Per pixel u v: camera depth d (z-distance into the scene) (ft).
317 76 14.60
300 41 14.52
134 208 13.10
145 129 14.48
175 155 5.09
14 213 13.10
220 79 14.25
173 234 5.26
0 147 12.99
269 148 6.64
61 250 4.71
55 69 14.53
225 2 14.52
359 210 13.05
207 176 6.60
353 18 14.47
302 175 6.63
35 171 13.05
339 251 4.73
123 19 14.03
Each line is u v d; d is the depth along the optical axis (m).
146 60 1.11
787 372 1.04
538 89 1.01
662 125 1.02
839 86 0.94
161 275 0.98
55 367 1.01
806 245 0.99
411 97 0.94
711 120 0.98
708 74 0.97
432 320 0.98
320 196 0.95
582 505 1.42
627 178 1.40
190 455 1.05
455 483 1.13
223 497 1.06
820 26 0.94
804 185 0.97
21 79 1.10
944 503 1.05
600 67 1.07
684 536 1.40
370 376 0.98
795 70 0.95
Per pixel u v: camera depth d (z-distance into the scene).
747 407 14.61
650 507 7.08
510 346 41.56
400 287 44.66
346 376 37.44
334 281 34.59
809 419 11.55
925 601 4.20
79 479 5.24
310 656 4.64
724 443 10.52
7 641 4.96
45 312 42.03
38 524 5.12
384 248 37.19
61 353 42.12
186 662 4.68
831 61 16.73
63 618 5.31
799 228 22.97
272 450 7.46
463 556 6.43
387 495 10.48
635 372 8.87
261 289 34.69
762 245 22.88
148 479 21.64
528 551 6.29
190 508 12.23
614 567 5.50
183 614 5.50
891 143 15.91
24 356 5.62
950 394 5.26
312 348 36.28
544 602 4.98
...
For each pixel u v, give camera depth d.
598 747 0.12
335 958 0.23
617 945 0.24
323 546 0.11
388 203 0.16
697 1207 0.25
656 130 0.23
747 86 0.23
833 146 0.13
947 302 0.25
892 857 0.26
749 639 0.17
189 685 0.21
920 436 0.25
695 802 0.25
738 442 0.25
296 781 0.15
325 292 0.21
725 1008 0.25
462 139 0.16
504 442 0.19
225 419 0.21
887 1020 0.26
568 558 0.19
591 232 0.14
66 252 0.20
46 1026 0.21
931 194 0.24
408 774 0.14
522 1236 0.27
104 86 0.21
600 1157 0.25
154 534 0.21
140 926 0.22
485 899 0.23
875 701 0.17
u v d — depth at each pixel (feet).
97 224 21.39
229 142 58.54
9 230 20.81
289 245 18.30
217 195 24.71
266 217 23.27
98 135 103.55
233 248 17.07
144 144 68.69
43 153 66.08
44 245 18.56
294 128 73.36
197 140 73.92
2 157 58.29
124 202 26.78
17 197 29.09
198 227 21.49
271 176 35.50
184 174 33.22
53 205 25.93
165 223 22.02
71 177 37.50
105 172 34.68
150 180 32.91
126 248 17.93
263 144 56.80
--
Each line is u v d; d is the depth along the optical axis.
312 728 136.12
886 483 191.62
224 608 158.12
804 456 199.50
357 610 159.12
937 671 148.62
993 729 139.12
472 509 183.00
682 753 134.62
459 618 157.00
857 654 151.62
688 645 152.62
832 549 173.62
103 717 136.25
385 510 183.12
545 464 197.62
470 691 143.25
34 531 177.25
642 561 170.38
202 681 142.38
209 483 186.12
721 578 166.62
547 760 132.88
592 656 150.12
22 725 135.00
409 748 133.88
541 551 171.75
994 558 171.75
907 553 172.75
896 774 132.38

# PROBLEM
In the listing above, find the line containing "408 774 0.14" and the line containing "197 140 73.92", then repeat those two lines and everything between them exactly.

# EXPECTED ANSWER
408 774 0.14
522 1236 0.27
104 86 0.21
600 1157 0.25
154 534 0.21
140 926 0.22
485 899 0.23
875 701 0.17
u v d — depth at each pixel (feet).
97 224 21.39
229 142 58.54
9 230 20.81
289 245 18.30
217 195 24.71
266 217 23.27
98 135 103.55
233 248 17.07
144 144 68.69
43 153 66.08
44 245 18.56
294 128 73.36
197 140 73.92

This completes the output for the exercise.